Lindsay’s theory is well-taken. Simplicity and attempting to go from Point A to Point B was also Plan A, but Fangio said Shurmur used a “couple” of new run plays, too.
“We were able to stay with it, too, and that’s two-fold,” Fangio said. “Part of the problem in the Atlanta game, we got too far behind. The Raiders game, we would run it and go three-and-out a bunch and that cuts down on your opportunities.”
Said Lock: “Our run game exploded.”
The Broncos sent home the announced crowd of 5,351 with something to cheer about. The remaining home games against New Orleans, Buffalo and Las Vegas will not have fans present. When the Mile High stands are (hopefully) filled next year, the Broncos will look different, but how much so?
What beating Miami could show general manager John Elway is that maybe, just maybe, staying the course after a wacky 2020 is the most prudent move. You know, show some patience. Beating the Dolphins should serve as the proper barometer for Elway and Fangio.

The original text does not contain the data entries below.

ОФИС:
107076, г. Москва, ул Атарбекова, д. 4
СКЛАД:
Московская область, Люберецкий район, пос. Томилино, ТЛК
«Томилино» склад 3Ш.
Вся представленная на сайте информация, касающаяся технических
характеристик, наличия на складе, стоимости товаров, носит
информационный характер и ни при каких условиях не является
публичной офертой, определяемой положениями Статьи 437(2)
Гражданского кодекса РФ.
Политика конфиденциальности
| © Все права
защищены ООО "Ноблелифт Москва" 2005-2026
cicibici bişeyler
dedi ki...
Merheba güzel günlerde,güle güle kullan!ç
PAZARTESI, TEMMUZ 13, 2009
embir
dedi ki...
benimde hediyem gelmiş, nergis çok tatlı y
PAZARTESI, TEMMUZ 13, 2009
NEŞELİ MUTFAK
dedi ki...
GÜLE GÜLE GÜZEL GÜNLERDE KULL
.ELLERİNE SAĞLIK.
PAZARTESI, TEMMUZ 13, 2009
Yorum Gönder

Are the Broncos still flawed? Absolutely. They were minus-1 in turnover differential. Lock’s interception led to Miami’s only touchdown and Gordon’s goal-line fumble cost the Broncos a chance to coast to the finish line.
“It’s something I work on every week and something I think about and something I try and be really cautious about,” said Gordon, who has lost four fumbles this year.

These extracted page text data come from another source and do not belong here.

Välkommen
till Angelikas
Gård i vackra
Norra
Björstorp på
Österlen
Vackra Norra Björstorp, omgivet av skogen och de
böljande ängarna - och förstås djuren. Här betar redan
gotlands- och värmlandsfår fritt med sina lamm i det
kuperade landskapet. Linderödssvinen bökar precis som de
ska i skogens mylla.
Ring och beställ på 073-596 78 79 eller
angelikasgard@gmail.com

Gordon’s reaction when Simmons intercepted Fitzpatrick?
“I was happy as hell,” Gordon said with a laugh.
Are the Broncos turning a positive corner? Next week’s game against New Orleans will tell. Remember, the operation appeared to be humming after the Broncos won at the Jets and New England to improve to 2-3 and certainly after they rallied to beat the Los Angeles Chargers to move to 3-4. Even the average teams find a way to stack two wins together. Miami (6-4) was the first team the Broncos beat this year with a winning record.
Is Denver showing it can be all-around functional? Yes and that should be the key evidence for Elway. The offense controlled the line of scrimmage, the defense had six sacks and five three-and-outs and the maligned special teams did their part.
“It was a great team win,” Fangio said.
A great team win at a great time with the noise surrounding the Broncos increasing in volume with every stinker. This was a team that wasn’t competitive at Atlanta in the first half and at Las Vegas in the second half. Another bad loss and the chatter would have intensified. But if the Broncos have found the elixir — running game, pass rush and timely throws from Lock — at least they’ll be interesting down the stretch.
“It’s good we can lean on the run game, let it develop and have the linebackers move up so (Lock) can have open receivers,” Lindsay said. “(This) lets him know he doesn’t have to take the world on by himself. We’re doing this as a unit.”